This invention relates in general to processing of color video signals. In particular, this invention relates to method and apparatus for combining first and second color video signals into a single color video signal for recording or transmission in a reduced time period with minimal loss of signal information.
A standard color video signal such as the composite NTSC color television signal includes amplitude modulated luminance and quadrature related chrominance components which are frequency interleaved. The luminance component is transmitted at a full frequency bandwidth i.e. 4.2 Mhz., whereas the chrominance components are reduced in bandwidth. In the NTSC system approximately thirty frames of color information are transmitted each second with each frame comprising two interlaced fields. In order to record a composite television signal for home use, commercially available video cassette recorders (VCRs) utilize rotating magnetic heads to lay down oblique tracks on moving magnetic tape. A single video field is recorded on a single track length so that two tracks are required to record a complete video frame. If the frame is played back in a still frame mode, the playback heads will tend to bridge adjacent tracks of a frame causing annoying noise signals and jitter in the displayed picture. Moreover, with the trend towards more compact VCR's and the combination of the recorder and the camera into a lightweight, easy to handle, hand-held unit, the need exists to record the video signal on less and less recording tape. Thus, in U.S. Pat. No. Re. 29,999 entitled SYSTEM AND APPARATUS FOR RECORDING AND REPRODUCING TELEVISION VIDEO SIGNALS, reissued May 15, 1979, by A. Hirota there is disclosed a system for reducing by one-half the amount of magnetic tape required to record and play back a color video frame signal. As disclosed, only one of the two fields of each frame of a video signal is recorded on tape transported at one-half of the conventional speed. On playback, the field is played back twice in interlaced fashion to reproduce the video frame. This system results in a loss of vertical resolution since only half of the scanned lines of a video frame are reproduced.
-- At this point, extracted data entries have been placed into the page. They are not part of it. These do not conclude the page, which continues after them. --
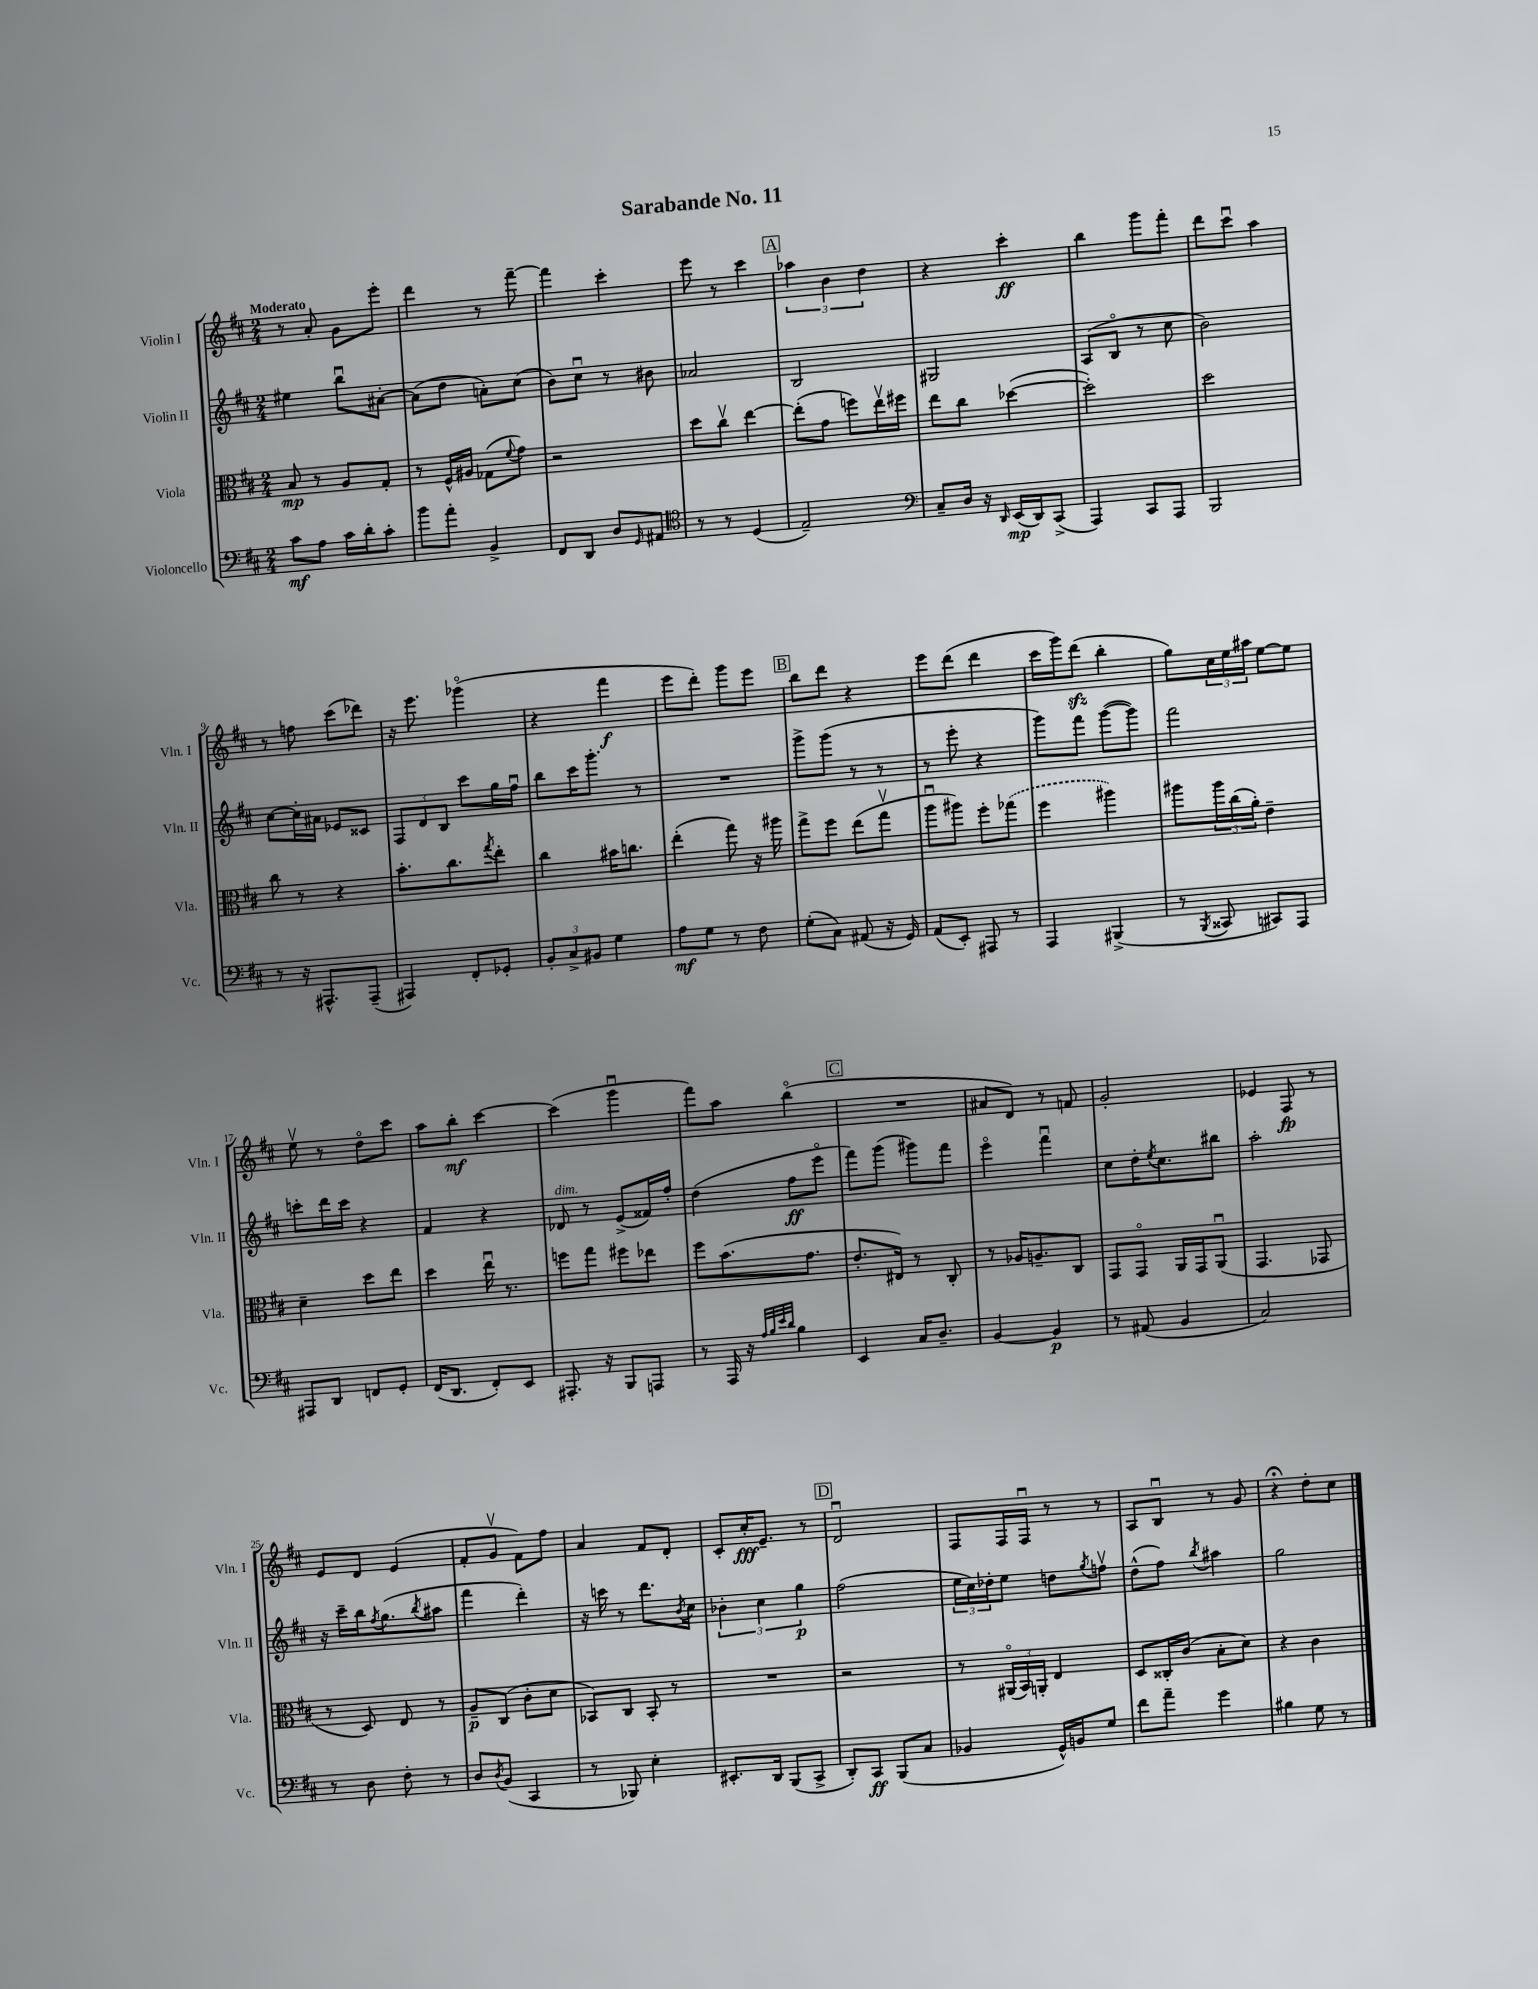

**kern	**kern	**kern	**kern
*staff4	*staff3	*staff2	*staff1
*clefF4	*clefC3	*clefG2	*clefG2
*k[f#c#]	*k[f#c#]	*k[f#c#]	*k[f#c#]
*M2/4	*M2/4	*M2/4	*M2/4
8c#	8B	4ee#	8r
8A	8r	.	8a'
16c#	8A	8bbu	8g
16d'	.	.	.
8c#'	8G'	[8a#'	8eee'
=	=	=	=
8b	8r	(8a#]	4ddd
8a'	16F#^^	8dd	.
.	16A#	.	.
4BB^	(8G-	8a')	8r
.	8qqf#	.	.
.	8g)	(8cc#	[8fff#~
=	=	=	=
8FF#	2r	8b)	4fff#]
8DD	.	8cc#u	.
8D	.	8r	4ccc#'
16qqGG	.	.	.
8AA#	.	8b#	.
=	=	=	=
*clefC4	*	*	*
8r	8dd	2a-	8eee
8r	8cc#v	.	8r
(4D	[4ee	.	4ccc#
=	=	=	=
2E~)	(8ee']	2B	6aa-
.	8g	.	.
.	.	.	6b
.	8ff)	.	.
.	.	.	6dd
.	16eev	.	.
.	16ff#	.	.
=	=	=	=
*clefF4	*	*	*
8C#~	8ee	2G#	4r
16D	8cc#	.	.
16r	.	.	.
16qqDD	.	.	.
(16EE	([4dd-	.	4ccc#'
16DD)	.	.	.
(8CC#^	.	.	.
=	=	=	=
4AAA)	2dd-'])	(8A	4bb
.	.	8Bo	.
8CC#	.	8r	8ggg
8AAA	.	8cc#	8fff#'
=	=	=	=
2BBB	2dd	2b)	8ddd
.	.	.	8ccc#u
.	.	.	4aa
=	=	=	=
8r	8cc#	[8cc#	8r
16r	8r	16cc#']	8ff
8.AAA#^^	.	16a#	.
.	4r	8e-	(8ccc#
(8AAA#~	.	8c##	8ddd-)
=	=	=	=
4AAA#)	8.b'	12F#	16r
.	.	.	8.eee
.	.	12d	.
.	.	12B	.
.	8.cc#	.	.
8FF#'	.	8ccc#	(4ggg-o
.	8qgg	.	.
8GG-'	8ee'	16gg	.
.	.	16ff#u	.
=	=	=	=
12BB'	4cc#	8bb	4r
12C#^	.	.	.
.	.	16ccc#	.
12BB#	.	.	.
.	.	8.ggg'	.
4G	16b#	.	4fff#
.	8.cc	.	.
.	.	8r	.
=	=	=	=
8A	(4ee'	2r	8eee
8G	.	.	8ddd')
8r	8gg)	.	8ggg
8F#	16r	.	8eee
.	16aa#	.	.
=	=	=	=
(8G'	8gg^	8ggg^	8bb
8C#)	8ff#	(8ggg	8ddd
(8AA#	(8ee	8r	4r
16r	8ggv	8r	.
16GG)	.	.	.
=	=	=	=
(8AA	8aau	8r	8eee
8EE')	8aa#)	8eee'	(8ddd
8AAA#	8ff#'	4r	4ddd
8r	(8gg-	.	.
=	=	=	=
4AAA	4ff#	8ggg)	16ccc#
.	.	.	16ggg)
.	.	8fff#	(8ddd
(4BBB#^	4aa#)	([8ggg	4bb'
.	.	8ggg])	.
=	=	=	=
8r	8aa#	2fff#	8gg)
8qBBB	.	.	.
8CC##	24aa#	.	24cc#
.	(24cc#	.	24ee
.	24a')	.	24aa#
8CC#)	4e~	.	[8ee
8AAA	.	.	8ee]
=	=	=	=
8AAA#	4d~	8ccc'	8eev
8DD	.	16ddd	8r
.	.	16ccc	.
8FF	8dd	4r	8ddo
8GG'	8ee	.	8ccc#
=	=	=	=
(16FF#	4dd	4f#	8aa
8.DD	.	.	.
.	.	.	8bb'
8FF#')	16eeu	4r	[4ccc#
.	8.r	.	.
8EE	.	.	.
=	=	=	=
8.AAA#'	8ff	8d-	(4ccc#]
.	8gg	8r	.
16r	.	.	.
8BBB	8ff#	(8e^	4gggu
8AAA	8ee-	16f##)	.
.	.	16ff#'	.
=	=	=	=
8r	8ff#	(4dd	8fff#)
16AAA	(8.b	.	8aa
16r	.	.	.
32qqA	.	.	.
32qqB	.	.	.
32qqe	.	.	.
32qqd	.	.	.
4B	.	8ff#	(4bbo
.	8.g	.	.
.	.	8eeeo	.
=	=	=	=
4EE	8.e'	8fff#)	2r
.	.	(8ggg	.
.	16E#)	.	.
16C#	8r	8ggg#)	.
8.D~	.	.	.
.	8C#'	8fff#	.
=	=	=	=
[4BB	8r	4eeeo	8a#
.	16A-	.	8d)
.	8.A~	.	.
4BB]	.	4fff#u	8r
.	8C#	.	8f
=	=	=	=
8r	8GG	8cc#	2g'
(8AA#	8GGo	16dd'	.
.	.	8qee	.
.	.	8.cc#	.
4BB	16AA	.	.
.	16GG	.	.
.	(8AAu	8bb#	.
=	=	=	=
2C#)	4.GG	2aa'	4e-
.	.	.	8F#
.	8GG-	.	8r
=	=	=	=
8r	8r	16r	8e
.	.	16ccc#~	.
8D	8D)	16bb	8d
.	.	8qff#	.
.	.	(8.gg	.
8F#'	8E	.	(4e
.	.	8qbb	.
8r	8r	8aa#	.
=	=	=	=
8D	8A~	4fff#	8f#'
8qD	.	.	.
(8BB	(8C#	.	8gv
4CC#	8c#'	4ddd')	8f#)
.	8d	.	8ff#
=	=	=	=
8r	8BB-)	16r	4a
.	.	16ccc	.
8BBB-)	8C#	8r	.
4E'	8BB-'	8.ddd	8f#
.	8r	.	8d'
.	.	8qb	.
.	.	16cc#	.
=	=	=	=
8.EE#'	2r	6b-'	8c#'
.	.	.	16cc#'
.	.	6cc#	.
16DD	.	.	8.e~
(8BBB	.	.	.
.	.	6gg	.
8CC#^	.	.	8r
=	=	=	=
8DD')	2r	(2ff#	2du
8CC#	.	.	.
(8BBB	.	.	.
8C#	.	.	.
=	=	=	=
4BB-	8r	24ee	8F#
.	.	24cc#)	.
.	.	24dd-'	.
.	(24AA#o	8ee	16F#
.	24BB)	.	.
.	.	.	16F#u
.	24AA'	.	.
16GG^^)	4E	8dd	8r
16BB	.	.	.
.	.	8qgg	.
8G	.	8ffv	8r
=	=	=	=
8f#	8D	(8dd^^	8A
8a~	16C##'	8ff#)	8Bu
.	(16c#	.	.
.	.	8qbb	.
4g	8B'	4aa#	8r
.	8d)	.	8g
=	=	=	=
4B#	4r	2gg	4r;
8G	4c#	.	8dd'
8r	.	.	8cc#
==	==	==	==
*-	*-	*-	*-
It has also been proposed to transmit two video signals over a single cable channel by bandwidth compression techniques in a paper entitled "Cost Effective Bandwidth Compression Techniques for Increasing CATV System Channel Capacities" by R. L. Hess and H. C. Willard, of General Electric Co., Portsmouth, Va. As disclosed, the luminance components in adjacent scan lines are added to produce a signal which is transmitted at maximum bandwidth, and are also subtracted to produce another signal which is transmitted at reduced bandwidth. The sum and difference luminance signals are modulated in quadrature on an RF carrier. The two chrominance components are bandwidth limited and averaged for the two lines and modulated in quadrature on a color subcarrier frequency. The luminance and chrominance quadrature signals are sent within the time period of a single line so that the time period of a second line may be used to transmit a second different video signal. Although this system reduces the transmission time of a video frame signal, recording and playback may produce cross-modulation between the quadrature luminance signals resulting in crawling patterns in the edges of objects, and objectionable disturbances in picture reproduction. The quadrature chrominance signal may be subjected to time base errors in recording and playback which cause color bands in the picture.
Thus, there exists a need for video signal processing techniques which will permit the recording or transmission of a greater amount of video information on a given amount of record material or in a reduced transmission channel without loss of picture resolution and color fidelity and without the production of picture disturbances and image degradation. There is also a need in consumer VCRs to provide the ability to play back a single video frame in a still mode without image disturbances and degradation.